=== Aim of the exercise ===
Every line from the one with "thumb mcp: (288, 216)" to the one with "pinky tip: (274, 245)", including those two, is to be copied exactly; all other lines of the entries below are left out.

BEGIN Material shown

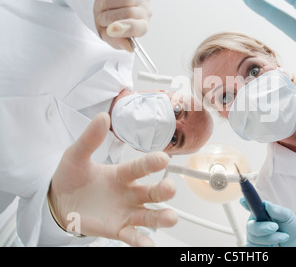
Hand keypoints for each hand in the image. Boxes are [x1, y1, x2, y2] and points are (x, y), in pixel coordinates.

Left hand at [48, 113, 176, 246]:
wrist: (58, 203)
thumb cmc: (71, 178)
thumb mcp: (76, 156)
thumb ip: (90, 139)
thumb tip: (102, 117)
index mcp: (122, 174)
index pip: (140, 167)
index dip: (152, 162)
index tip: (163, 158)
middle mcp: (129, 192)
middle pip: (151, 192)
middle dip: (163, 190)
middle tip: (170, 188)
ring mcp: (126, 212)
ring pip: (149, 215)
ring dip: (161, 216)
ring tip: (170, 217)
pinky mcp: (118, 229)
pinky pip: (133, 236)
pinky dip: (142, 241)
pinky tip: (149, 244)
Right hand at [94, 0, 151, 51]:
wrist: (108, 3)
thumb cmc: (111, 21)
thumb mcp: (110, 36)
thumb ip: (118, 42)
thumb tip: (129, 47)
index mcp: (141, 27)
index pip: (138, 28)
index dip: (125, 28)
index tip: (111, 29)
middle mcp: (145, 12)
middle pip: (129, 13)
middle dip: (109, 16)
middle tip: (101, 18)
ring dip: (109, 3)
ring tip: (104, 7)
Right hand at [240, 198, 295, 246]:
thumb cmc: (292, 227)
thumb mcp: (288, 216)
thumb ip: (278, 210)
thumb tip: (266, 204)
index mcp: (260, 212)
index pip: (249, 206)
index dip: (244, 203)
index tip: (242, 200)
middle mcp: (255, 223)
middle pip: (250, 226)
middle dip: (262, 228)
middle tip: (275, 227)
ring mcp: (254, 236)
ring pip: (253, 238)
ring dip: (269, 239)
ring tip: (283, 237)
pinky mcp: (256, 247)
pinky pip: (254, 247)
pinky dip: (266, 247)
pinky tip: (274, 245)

END Material shown
BEGIN Material shown

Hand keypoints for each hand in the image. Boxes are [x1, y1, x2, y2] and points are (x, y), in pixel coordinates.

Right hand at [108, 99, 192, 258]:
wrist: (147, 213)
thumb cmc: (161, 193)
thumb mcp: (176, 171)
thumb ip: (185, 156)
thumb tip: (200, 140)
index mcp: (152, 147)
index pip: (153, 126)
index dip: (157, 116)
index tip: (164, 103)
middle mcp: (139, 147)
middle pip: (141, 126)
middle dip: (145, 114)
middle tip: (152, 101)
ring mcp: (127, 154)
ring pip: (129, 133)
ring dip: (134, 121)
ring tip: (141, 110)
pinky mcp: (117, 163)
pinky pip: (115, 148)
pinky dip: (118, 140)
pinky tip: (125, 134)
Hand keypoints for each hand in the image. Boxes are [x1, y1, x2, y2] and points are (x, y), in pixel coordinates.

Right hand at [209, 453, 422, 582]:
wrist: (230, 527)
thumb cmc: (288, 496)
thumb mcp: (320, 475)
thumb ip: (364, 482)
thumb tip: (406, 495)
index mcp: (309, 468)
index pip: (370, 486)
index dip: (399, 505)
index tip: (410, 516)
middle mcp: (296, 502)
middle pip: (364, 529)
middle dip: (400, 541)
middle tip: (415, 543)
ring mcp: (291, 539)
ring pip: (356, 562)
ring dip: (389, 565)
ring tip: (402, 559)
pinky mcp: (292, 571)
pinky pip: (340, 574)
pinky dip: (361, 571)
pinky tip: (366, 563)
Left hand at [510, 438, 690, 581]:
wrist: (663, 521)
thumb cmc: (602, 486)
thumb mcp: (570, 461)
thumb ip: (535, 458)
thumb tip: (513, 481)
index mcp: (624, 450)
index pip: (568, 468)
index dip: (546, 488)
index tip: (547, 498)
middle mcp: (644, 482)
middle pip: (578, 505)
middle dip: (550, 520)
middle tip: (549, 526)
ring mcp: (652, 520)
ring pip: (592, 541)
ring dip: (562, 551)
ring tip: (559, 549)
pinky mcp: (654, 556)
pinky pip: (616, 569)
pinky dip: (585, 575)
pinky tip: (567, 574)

END Material shown

=== Finished task ===
thumb mcp: (288, 216)
thumb ip: (278, 210)
thumb tip: (266, 204)
index mcp: (260, 212)
index pip: (249, 206)
index dip: (244, 203)
index tip: (242, 200)
middle mcp: (255, 223)
middle pip: (250, 226)
middle dip: (262, 228)
middle tip: (275, 227)
ring mcp: (254, 236)
ring pip: (253, 238)
ring dip: (269, 239)
ring tip: (283, 237)
pinky mcp: (256, 247)
pinky pip: (254, 247)
pinky dip: (266, 247)
pinky tip: (274, 245)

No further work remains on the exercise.